Critical Gagliardo-Nirenberg, Trudinger, Brezis-Gallouet-Wainger inequalities on graded groups and ground states

TL;DR

This paper establishes new critical inequalities on graded Lie groups, including stratified groups, and applies them to prove existence of ground state solutions for nonlinear Schrödinger equations, extending classical analysis techniques.

Contribution

It introduces new critical inequalities on graded Lie groups and connects them to ground state solutions, extending Folland's H"older space analysis to broader groups.

Findings

Existence of least energy solutions for nonlinear Schrödinger equations.

Explicit variational formulas for best constants in inequalities.

Extension of H"older space analysis to general homogeneous Lie groups.

Abstract

In this paper we investigate critical Gagliardo-Nirenberg, Trudinger-type and Brezis-Gallouet-Wainger inequalities associated with the positive Rockland operators on graded Lie groups, which includes the cases of $\mathbb R^n$, Heisenberg, and general stratified Lie groups.
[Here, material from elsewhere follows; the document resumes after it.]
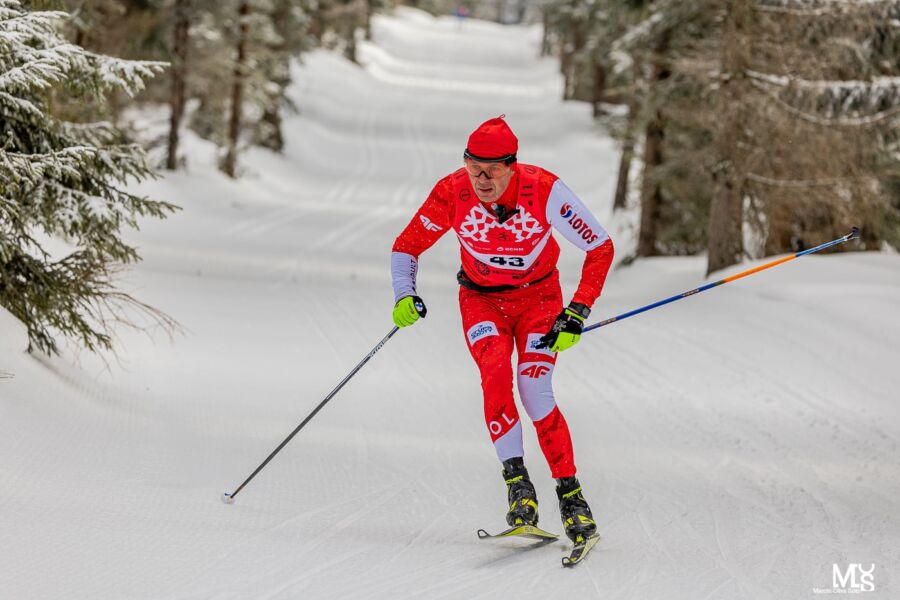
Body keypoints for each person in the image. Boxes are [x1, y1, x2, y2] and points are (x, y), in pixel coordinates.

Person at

As an application, using the critical Gagliardo-Nirenberg inequality, the existence of least energy solutions of nonlinear Schr\"{o}dinger type equations is obtained. We also express the best constant in the critical Gagliardo-Nirenberg and Trudinger inequalities in the variational form as well as in terms of the ground state solutions of the corresponding nonlinear subelliptic equations. The obtained results are already new in the setting of general stratified Lie groups (homogeneous Carnot groups). Among new technical methods, we also extend Folland's analysis of H\"older spaces from stratified Lie groups to general homogeneous Lie groups.